> _Problem description_: Render the lines below as a JSON list of strings, one string per line, omitting any blank lines.

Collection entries
= = = =
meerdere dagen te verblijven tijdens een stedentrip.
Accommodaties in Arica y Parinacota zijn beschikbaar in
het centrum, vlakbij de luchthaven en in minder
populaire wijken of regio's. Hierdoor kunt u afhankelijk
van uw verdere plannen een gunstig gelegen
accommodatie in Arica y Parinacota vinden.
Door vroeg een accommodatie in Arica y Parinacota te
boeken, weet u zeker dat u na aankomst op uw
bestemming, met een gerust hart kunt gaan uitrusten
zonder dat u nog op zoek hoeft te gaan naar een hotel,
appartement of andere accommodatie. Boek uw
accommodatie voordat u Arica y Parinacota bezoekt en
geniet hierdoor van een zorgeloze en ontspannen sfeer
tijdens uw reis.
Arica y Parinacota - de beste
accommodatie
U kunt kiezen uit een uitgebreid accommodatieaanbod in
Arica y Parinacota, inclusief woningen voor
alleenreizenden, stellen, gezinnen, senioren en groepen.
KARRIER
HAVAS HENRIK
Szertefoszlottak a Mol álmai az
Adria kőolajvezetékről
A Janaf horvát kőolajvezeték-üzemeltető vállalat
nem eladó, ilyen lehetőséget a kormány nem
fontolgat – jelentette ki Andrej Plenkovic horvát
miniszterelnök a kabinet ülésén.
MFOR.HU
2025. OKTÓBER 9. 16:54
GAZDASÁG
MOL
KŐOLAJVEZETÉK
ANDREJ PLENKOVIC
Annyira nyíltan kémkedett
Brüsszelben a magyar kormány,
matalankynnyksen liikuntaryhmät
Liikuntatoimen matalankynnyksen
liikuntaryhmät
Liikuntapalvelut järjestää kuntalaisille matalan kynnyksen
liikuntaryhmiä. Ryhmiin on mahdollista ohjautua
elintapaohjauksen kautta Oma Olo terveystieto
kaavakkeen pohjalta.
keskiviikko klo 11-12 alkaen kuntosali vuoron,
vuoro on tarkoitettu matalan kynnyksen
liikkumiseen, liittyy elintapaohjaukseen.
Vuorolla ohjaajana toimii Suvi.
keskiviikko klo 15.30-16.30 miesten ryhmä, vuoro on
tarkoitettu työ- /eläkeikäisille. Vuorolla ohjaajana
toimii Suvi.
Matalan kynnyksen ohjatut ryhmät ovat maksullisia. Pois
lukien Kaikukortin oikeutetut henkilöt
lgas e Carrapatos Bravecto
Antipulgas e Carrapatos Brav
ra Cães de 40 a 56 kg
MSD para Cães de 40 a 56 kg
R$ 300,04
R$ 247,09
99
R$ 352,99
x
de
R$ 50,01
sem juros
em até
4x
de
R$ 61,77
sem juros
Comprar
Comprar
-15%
= = = =
> _Problem solution_:
[
  "meerdere dagen te verblijven tijdens een stedentrip.",
  "Accommodaties in Arica y Parinacota zijn beschikbaar in",
  "het centrum, vlakbij de luchthaven en in minder",
  "populaire wijken of regio's. Hierdoor kunt u afhankelijk",
  "van uw verdere plannen een gunstig gelegen",
  "accommodatie in Arica y Parinacota vinden.",
  "Door vroeg een accommodatie in Arica y Parinacota te",
  "boeken, weet u zeker dat u na aankomst op uw",
  "bestemming, met een gerust hart kunt gaan uitrusten",
  "zonder dat u nog op zoek hoeft te gaan naar een hotel,",
  "appartement of andere accommodatie. Boek uw",
  "accommodatie voordat u Arica y Parinacota bezoekt en",
  "geniet hierdoor van een zorgeloze en ontspannen sfeer",
  "tijdens uw reis.",
  "Arica y Parinacota - de beste",
  "accommodatie",
  "U kunt kiezen uit een uitgebreid accommodatieaanbod in",
  "Arica y Parinacota, inclusief woningen voor",
  "alleenreizenden, stellen, gezinnen, senioren en groepen.",
  "KARRIER",
  "HAVAS HENRIK",
  "Szertefoszlottak a Mol álmai az",
  "Adria kőolajvezetékről",
  "A Janaf horvát kőolajvezeték-üzemeltető vállalat",
  "nem eladó, ilyen lehetőséget a kormány nem",
  "fontolgat – jelentette ki Andrej Plenkovic horvát",
  "miniszterelnök a kabinet ülésén.",
  "MFOR.HU",
  "2025. OKTÓBER 9. 16:54",
  "GAZDASÁG",
  "MOL",
  "KŐOLAJVEZETÉK",
  "ANDREJ PLENKOVIC",
  "Annyira nyíltan kémkedett",
  "Brüsszelben a magyar kormány,",
  "matalankynnyksen liikuntaryhmät",
  "Liikuntatoimen matalankynnyksen",
  "liikuntaryhmät",
  "Liikuntapalvelut järjestää kuntalaisille matalan kynnyksen",
  "liikuntaryhmiä. Ryhmiin on mahdollista ohjautua",
  "elintapaohjauksen kautta Oma Olo terveystieto",
  "kaavakkeen pohjalta.",
  "keskiviikko klo 11-12 alkaen kuntosali vuoron,",
  "vuoro on tarkoitettu matalan kynnyksen",
  "liikkumiseen, liittyy elintapaohjaukseen.",
  "Vuorolla ohjaajana toimii Suvi.",
  "keskiviikko klo 15.30-16.30 miesten ryhmä, vuoro on",
  "tarkoitettu työ- /eläkeikäisille. Vuorolla ohjaajana",
  "toimii Suvi.",
  "Matalan kynnyksen ohjatut ryhmät ovat maksullisia. Pois",
  "lukien Kaikukortin oikeutetut henkilöt",
  "lgas e Carrapatos Bravecto",
  "Antipulgas e Carrapatos Brav",
  "ra Cães de 40 a 56 kg",
  "MSD para Cães de 40 a 56 kg",
  "R$ 300,04",
  "R$ 247,09",
  "99",
  "R$ 352,99",
  "x",
  "de",
  "R$ 50,01",
  "sem juros",
  "em até",
  "4x",
  "de",
  "R$ 61,77",
  "sem juros",
  "Comprar",
  "Comprar",
  "-15%"
]